While plans for the Precision Oncology Center of Excellence are still in the early stages, Bost said the company may explore the possibility of making the IBM Watson service available to oncologists of the US Oncology network through the center.
The expansion of precision oncology beyond major cancer research centers to community oncologists is due in part to the evolution of tumor sequencing and improvements in the tools and technology for testing tumor genes, according to John Heymach, chair of thoracic/head and neck medical oncology at the University of Texas MD Anderson Cancer Center.
A decade or so ago, it may have cost more than $1,000 to look at one gene mutation.
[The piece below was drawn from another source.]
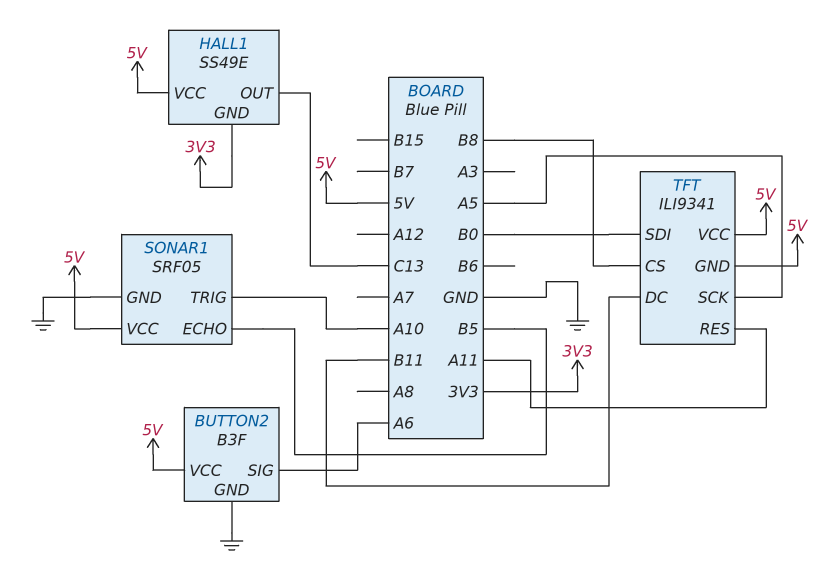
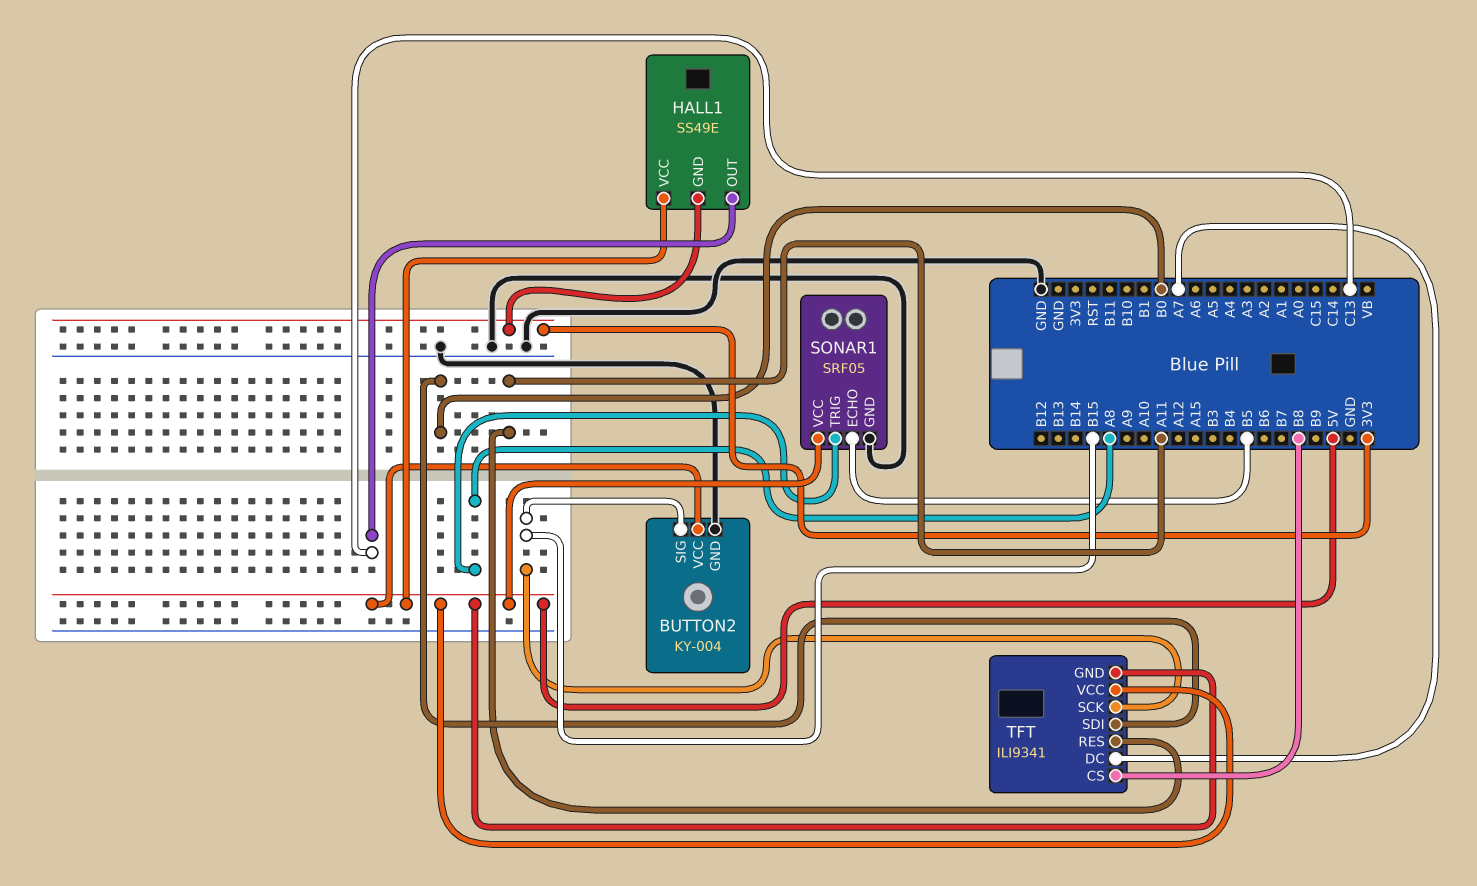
BUTTON2: B3F -> KY-004
BUTTON2 pin SIG: A6 -> B15
SONAR1 pin TRIG: A10 -> A8
TFT pin DC: B11 -> A7
TFT pin SCK: A5 -> B15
Today, information about hundreds of genes can be gleaned for the same price, spurring a move away from a gene-by-gene approach.
"We don't need all the data from hundreds of genes, but you often find things that you wouldn't have found if you didn't sequence for them all," Heymach said.
For example, the BRAF mutation is found in approximately 60 percent of melanoma patients, and has been successfully treated by two BRAF-inhibitor drugs, Zelboraf (vemurafenib) and Tafinlar (dabrafenib). Next-generation sequencing has also uncovered the mutation in a small number of lung cancer patients.
"It turns out in lung cancer, only 1 or 2 percent of patients have that same BRAF mutation, but if you have it, the drugs that are approved for melanoma work very, very well," Heymach said.
The lower costs, combined with early successes like this in next-generation sequencing have contributed to expanding the model, he added. "It certainly began in research places, but now it is starting to spread more broadly because there are companies that are able to do next-generation sequencing very efficiently and cost effectively," he said.
Heymach expects the extension of next-generation sequencing to a broader patient segment will not only help patients in smaller communities but will help the field as a whole, as the examination of gene mutations across a wider group will help in identifying small target groups that can benefit from specific therapies.
Another technology that has generated buzz in the cancer diagnostics space is liquid biopsy, though the jury is still out on whether the technology is yet ready for clinical use. According to Bost, Quest is "excited about the potential clinical value of liquid biopsies, and this is an area we are exploring." With the new acquisitions and the creation of the new center of excellence, the firm "will consider different ways to make the most of the opportunity," she added.
As part of the acquisition of the Med Fusion and Clear Point labs, which is expected to close in the third quarter, Quest will become a preferred provider of advanced diagnostics to US Oncology Network and Texas Oncology. In addition, Quest will become the preferred provider of a full range of inpatient and outpatient diagnostic services for 12 of the 48 hospitals of Baylor Scott & White Health, the largest nonprofit healthcare system in Texas. This relationship represents the continuation of a service that Med Fusion and Clear Point labs have provided as inpatient and outpatient laboratory to 12 hospitals in the chain.
Baylor Scott & White Health, The US Oncology Network, Texas Oncology, and Pathologists Bio-Medical Laboratories are all co-owners of either Med Fusion, Clear Point labs, or both.